Provided data section start
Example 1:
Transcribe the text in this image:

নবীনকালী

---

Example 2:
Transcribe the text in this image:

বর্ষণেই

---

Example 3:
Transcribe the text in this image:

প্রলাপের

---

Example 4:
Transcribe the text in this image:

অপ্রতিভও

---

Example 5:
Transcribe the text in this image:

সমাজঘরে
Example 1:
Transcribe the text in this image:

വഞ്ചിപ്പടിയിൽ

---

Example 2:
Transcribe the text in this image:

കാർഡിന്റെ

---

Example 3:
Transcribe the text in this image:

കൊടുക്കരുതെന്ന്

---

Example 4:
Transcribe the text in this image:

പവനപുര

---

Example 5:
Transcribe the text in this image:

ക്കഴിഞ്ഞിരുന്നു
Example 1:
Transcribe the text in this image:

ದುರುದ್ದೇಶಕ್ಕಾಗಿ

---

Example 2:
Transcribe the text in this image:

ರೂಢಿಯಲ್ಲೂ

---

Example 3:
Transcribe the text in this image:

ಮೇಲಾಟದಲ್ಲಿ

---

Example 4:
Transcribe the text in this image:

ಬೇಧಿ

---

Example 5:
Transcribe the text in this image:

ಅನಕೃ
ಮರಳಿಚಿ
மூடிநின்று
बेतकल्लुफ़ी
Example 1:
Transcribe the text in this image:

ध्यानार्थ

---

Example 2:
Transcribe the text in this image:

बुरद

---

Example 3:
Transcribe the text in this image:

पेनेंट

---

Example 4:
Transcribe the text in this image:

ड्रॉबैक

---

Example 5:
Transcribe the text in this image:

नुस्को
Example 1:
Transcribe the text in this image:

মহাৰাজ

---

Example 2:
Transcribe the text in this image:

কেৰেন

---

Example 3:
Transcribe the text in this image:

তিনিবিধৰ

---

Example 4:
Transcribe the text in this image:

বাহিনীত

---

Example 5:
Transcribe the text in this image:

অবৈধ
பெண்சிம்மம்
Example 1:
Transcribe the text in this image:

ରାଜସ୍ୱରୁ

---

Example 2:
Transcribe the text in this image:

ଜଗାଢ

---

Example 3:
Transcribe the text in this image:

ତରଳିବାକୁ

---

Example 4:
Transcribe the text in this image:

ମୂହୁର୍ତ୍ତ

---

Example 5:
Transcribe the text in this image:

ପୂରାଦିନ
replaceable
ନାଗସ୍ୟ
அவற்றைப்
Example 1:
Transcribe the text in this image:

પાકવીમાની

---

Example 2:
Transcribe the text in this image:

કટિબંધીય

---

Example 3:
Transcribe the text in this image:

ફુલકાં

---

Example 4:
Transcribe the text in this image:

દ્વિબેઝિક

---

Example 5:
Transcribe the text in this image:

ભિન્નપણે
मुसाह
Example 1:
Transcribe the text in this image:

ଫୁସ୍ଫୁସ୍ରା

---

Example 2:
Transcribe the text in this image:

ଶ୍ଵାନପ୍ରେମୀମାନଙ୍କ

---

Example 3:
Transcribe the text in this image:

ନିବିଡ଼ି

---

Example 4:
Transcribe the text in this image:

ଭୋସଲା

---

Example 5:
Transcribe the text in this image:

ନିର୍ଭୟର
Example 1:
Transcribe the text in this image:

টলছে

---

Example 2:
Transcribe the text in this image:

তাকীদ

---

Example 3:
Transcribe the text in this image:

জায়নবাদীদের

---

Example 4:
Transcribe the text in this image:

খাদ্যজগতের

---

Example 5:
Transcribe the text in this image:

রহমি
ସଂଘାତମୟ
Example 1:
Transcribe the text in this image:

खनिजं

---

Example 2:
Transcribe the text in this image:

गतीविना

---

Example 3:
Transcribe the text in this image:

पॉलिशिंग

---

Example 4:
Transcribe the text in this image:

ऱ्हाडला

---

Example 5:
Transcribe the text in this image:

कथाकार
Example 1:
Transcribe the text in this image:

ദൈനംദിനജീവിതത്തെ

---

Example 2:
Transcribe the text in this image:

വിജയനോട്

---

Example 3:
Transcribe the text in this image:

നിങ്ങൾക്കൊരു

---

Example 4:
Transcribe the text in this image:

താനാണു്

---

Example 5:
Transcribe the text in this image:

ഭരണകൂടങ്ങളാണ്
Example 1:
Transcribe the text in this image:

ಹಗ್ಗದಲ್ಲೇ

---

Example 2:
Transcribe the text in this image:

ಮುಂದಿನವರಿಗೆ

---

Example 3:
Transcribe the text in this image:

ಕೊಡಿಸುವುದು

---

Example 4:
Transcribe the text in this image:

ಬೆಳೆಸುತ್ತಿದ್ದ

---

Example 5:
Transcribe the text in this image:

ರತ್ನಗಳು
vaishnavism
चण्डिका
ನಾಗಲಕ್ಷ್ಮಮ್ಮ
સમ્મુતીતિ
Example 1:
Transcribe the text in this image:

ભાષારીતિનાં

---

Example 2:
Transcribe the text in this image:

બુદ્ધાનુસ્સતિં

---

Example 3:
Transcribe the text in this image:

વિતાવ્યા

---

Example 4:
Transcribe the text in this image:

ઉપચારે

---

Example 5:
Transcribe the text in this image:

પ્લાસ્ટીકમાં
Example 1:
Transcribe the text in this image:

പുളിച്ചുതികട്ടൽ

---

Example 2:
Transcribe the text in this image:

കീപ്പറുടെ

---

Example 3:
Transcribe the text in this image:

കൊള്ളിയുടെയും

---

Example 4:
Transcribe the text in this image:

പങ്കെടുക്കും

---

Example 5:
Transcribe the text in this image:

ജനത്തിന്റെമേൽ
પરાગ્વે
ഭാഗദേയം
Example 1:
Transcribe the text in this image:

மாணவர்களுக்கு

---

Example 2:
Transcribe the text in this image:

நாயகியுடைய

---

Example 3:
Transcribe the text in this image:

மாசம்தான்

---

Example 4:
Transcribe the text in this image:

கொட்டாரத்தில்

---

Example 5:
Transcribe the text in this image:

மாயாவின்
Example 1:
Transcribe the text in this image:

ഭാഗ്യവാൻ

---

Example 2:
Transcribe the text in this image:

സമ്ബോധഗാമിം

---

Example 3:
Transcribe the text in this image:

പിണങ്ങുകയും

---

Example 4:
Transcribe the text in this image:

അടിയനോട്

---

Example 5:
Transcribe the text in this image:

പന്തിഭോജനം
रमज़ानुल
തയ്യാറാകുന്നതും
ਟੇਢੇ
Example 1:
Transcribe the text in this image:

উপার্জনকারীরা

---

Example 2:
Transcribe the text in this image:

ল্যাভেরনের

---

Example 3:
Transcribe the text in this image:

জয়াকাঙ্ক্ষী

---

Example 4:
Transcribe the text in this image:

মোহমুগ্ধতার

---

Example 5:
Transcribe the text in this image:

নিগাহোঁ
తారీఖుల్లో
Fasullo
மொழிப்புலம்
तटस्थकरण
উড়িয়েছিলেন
Provided data section end
Problem to solve
Write out the records again, exactly as given.

Written solution
Example 1:
Transcribe the text in this image:

নবীনকালী

---

Example 2:
Transcribe the text in this image:

বর্ষণেই

---

Example 3:
Transcribe the text in this image:

প্রলাপের

---

Example 4:
Transcribe the text in this image:

অপ্রতিভও

---

Example 5:
Transcribe the text in this image:

সমাজঘরে
Example 1:
Transcribe the text in this image:

വഞ്ചിപ്പടിയിൽ

---

Example 2:
Transcribe the text in this image:

കാർഡിന്റെ

---

Example 3:
Transcribe the text in this image:

കൊടുക്കരുതെന്ന്

---

Example 4:
Transcribe the text in this image:

പവനപുര

---

Example 5:
Transcribe the text in this image:

ക്കഴിഞ്ഞിരുന്നു
Example 1:
Transcribe the text in this image:

ದುರುದ್ದೇಶಕ್ಕಾಗಿ

---

Example 2:
Transcribe the text in this image:

ರೂಢಿಯಲ್ಲೂ

---

Example 3:
Transcribe the text in this image:

ಮೇಲಾಟದಲ್ಲಿ

---

Example 4:
Transcribe the text in this image:

ಬೇಧಿ

---

Example 5:
Transcribe the text in this image:

ಅನಕೃ
ಮರಳಿಚಿ
மூடிநின்று
बेतकल्लुफ़ी
Example 1:
Transcribe the text in this image:

ध्यानार्थ

---

Example 2:
Transcribe the text in this image:

बुरद

---

Example 3:
Transcribe the text in this image:

पेनेंट

---

Example 4:
Transcribe the text in this image:

ड्रॉबैक

---

Example 5:
Transcribe the text in this image:

नुस्को
Example 1:
Transcribe the text in this image:

মহাৰাজ

---

Example 2:
Transcribe the text in this image:

কেৰেন

---

Example 3:
Transcribe the text in this image:

তিনিবিধৰ

---

Example 4:
Transcribe the text in this image:

বাহিনীত

---

Example 5:
Transcribe the text in this image:

অবৈধ
பெண்சிம்மம்
Example 1:
Transcribe the text in this image:

ରାଜସ୍ୱରୁ

---

Example 2:
Transcribe the text in this image:

ଜଗାଢ

---

Example 3:
Transcribe the text in this image:

ତରଳିବାକୁ

---

Example 4:
Transcribe the text in this image:

ମୂହୁର୍ତ୍ତ

---

Example 5:
Transcribe the text in this image:

ପୂରାଦିନ
replaceable
ନାଗସ୍ୟ
அவற்றைப்
Example 1:
Transcribe the text in this image:

પાકવીમાની

---

Example 2:
Transcribe the text in this image:

કટિબંધીય

---

Example 3:
Transcribe the text in this image:

ફુલકાં

---

Example 4:
Transcribe the text in this image:

દ્વિબેઝિક

---

Example 5:
Transcribe the text in this image:

ભિન્નપણે
मुसाह
Example 1:
Transcribe the text in this image:

ଫୁସ୍ଫୁସ୍ରା

---

Example 2:
Transcribe the text in this image:

ଶ୍ଵାନପ୍ରେମୀମାନଙ୍କ

---

Example 3:
Transcribe the text in this image:

ନିବିଡ଼ି

---

Example 4:
Transcribe the text in this image:

ଭୋସଲା

---

Example 5:
Transcribe the text in this image:

ନିର୍ଭୟର
Example 1:
Transcribe the text in this image:

টলছে

---

Example 2:
Transcribe the text in this image:

তাকীদ

---

Example 3:
Transcribe the text in this image:

জায়নবাদীদের

---

Example 4:
Transcribe the text in this image:

খাদ্যজগতের

---

Example 5:
Transcribe the text in this image:

রহমি
ସଂଘାତମୟ
Example 1:
Transcribe the text in this image:

खनिजं

---

Example 2:
Transcribe the text in this image:

गतीविना

---

Example 3:
Transcribe the text in this image:

पॉलिशिंग

---

Example 4:
Transcribe the text in this image:

ऱ्हाडला

---

Example 5:
Transcribe the text in this image:

कथाकार
Example 1:
Transcribe the text in this image:

ദൈനംദിനജീവിതത്തെ

---

Example 2:
Transcribe the text in this image:

വിജയനോട്

---

Example 3:
Transcribe the text in this image:

നിങ്ങൾക്കൊരു

---

Example 4:
Transcribe the text in this image:

താനാണു്

---

Example 5:
Transcribe the text in this image:

ഭരണകൂടങ്ങളാണ്
Example 1:
Transcribe the text in this image:

ಹಗ್ಗದಲ್ಲೇ

---

Example 2:
Transcribe the text in this image:

ಮುಂದಿನವರಿಗೆ

---

Example 3:
Transcribe the text in this image:

ಕೊಡಿಸುವುದು

---

Example 4:
Transcribe the text in this image:

ಬೆಳೆಸುತ್ತಿದ್ದ

---

Example 5:
Transcribe the text in this image:

ರತ್ನಗಳು
vaishnavism
चण्डिका
ನಾಗಲಕ್ಷ್ಮಮ್ಮ
સમ્મુતીતિ
Example 1:
Transcribe the text in this image:

ભાષારીતિનાં

---

Example 2:
Transcribe the text in this image:

બુદ્ધાનુસ્સતિં

---

Example 3:
Transcribe the text in this image:

વિતાવ્યા

---

Example 4:
Transcribe the text in this image:

ઉપચારે

---

Example 5:
Transcribe the text in this image:

પ્લાસ્ટીકમાં
Example 1:
Transcribe the text in this image:

പുളിച്ചുതികട്ടൽ

---

Example 2:
Transcribe the text in this image:

കീപ്പറുടെ

---

Example 3:
Transcribe the text in this image:

കൊള്ളിയുടെയും

---

Example 4:
Transcribe the text in this image:

പങ്കെടുക്കും

---

Example 5:
Transcribe the text in this image:

ജനത്തിന്റെമേൽ
પરાગ્વે
ഭാഗദേയം
Example 1:
Transcribe the text in this image:

மாணவர்களுக்கு

---

Example 2:
Transcribe the text in this image:

நாயகியுடைய

---

Example 3:
Transcribe the text in this image:

மாசம்தான்

---

Example 4:
Transcribe the text in this image:

கொட்டாரத்தில்

---

Example 5:
Transcribe the text in this image:

மாயாவின்
Example 1:
Transcribe the text in this image:

ഭാഗ്യവാൻ

---

Example 2:
Transcribe the text in this image:

സമ്ബോധഗാമിം

---

Example 3:
Transcribe the text in this image:

പിണങ്ങുകയും

---

Example 4:
Transcribe the text in this image:

അടിയനോട്

---

Example 5:
Transcribe the text in this image:

പന്തിഭോജനം
रमज़ानुल
തയ്യാറാകുന്നതും
ਟੇਢੇ
Example 1:
Transcribe the text in this image:

উপার্জনকারীরা

---

Example 2:
Transcribe the text in this image:

ল্যাভেরনের

---

Example 3:
Transcribe the text in this image:

জয়াকাঙ্ক্ষী

---

Example 4:
Transcribe the text in this image:

মোহমুগ্ধতার

---

Example 5:
Transcribe the text in this image:

নিগাহোঁ
తారీఖుల్లో
Fasullo
மொழிப்புலம்
तटस्थकरण
উড়িয়েছিলেন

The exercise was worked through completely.